Prolongez l'extrait ci-dessous sur la justice militaire rwandaise en rédigeant la suite de la section qu'il ouvre sur la force d'autodéfense civile.

::: Extrait fourni

La justice militaire rwandaise, qui a bénéficié d'un soutien financier important notamment des États-Unis et du Royaume-Uni, a ouvert 843 procédures d'instruction en 1999. Deux cent quatre-vingt quinze procès furent organisés. Cinquante-huit soldats furent acquittés, vingt-huit condamnés à mort et deux cent sept condamnés à des peines de prison allant de un mois à la perpétuité. Il est difficile de savoir combien de ces affaires concernent des anciens soldats des FAR accusés de génocide, combien concernent des soldats de l'APR accusés de violations des droits de l'homme et combien sont liées à des crimes de droit commun ou des infractions à la discipline militaire.42 Au moment où nous rédigeons le présent rapport, les autorités n'ont annoncé l'arrestation d'aucun suspect pour les crimes décrits ci-dessus .

La force d'autodéfense civile (Local Defense Force - LDF)

::::::
::: Matériaux de référence

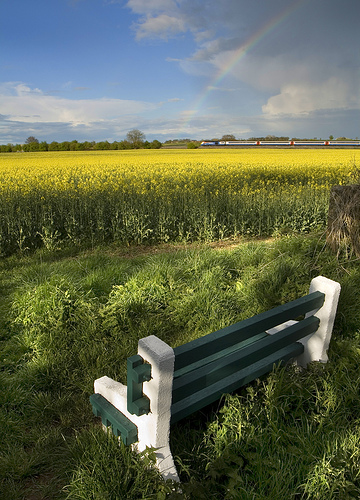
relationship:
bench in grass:
[89, 274, 341, 497] [1, 233, 345, 498]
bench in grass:
[89, 274, 341, 497] [30, 263, 214, 329]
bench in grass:
[89, 274, 341, 497] [102, 401, 335, 488]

::::::

#### [Réponse ci-dessous]
L'organisation des citoyens en groupes de défense communautaires remonte à dix ans avant le génocide. A l'époque, le gouvernement Habyarimana décida de créer des groupes de civils dont le rôle était d'aider les soldats à repousser les incursions du Front Patriotique Rwandais. Lorsque le gouvernement actuel prit ses fonctions, en 1994, il n'existait dans le pays aucune structure de police locale. Afin de remédier à cette situation et de protéger le pays contre les groupes génocidaires encore actifs dans certaines parties du pays, les autorités établirent un corps appelé la Local Defense Force (force d'autodéfense civile), que l'on peut apparenter à une milice citoyenne. En 1995, le Ministre de l'Intérieur ordonna son démantèlement, à la fois parce que les polices communales avaient recommencé à fonctionner normalement et parce que certains membres de la LDF s'étaient eux-mêmes rendus coupables d'abus vis-à-vis de la population.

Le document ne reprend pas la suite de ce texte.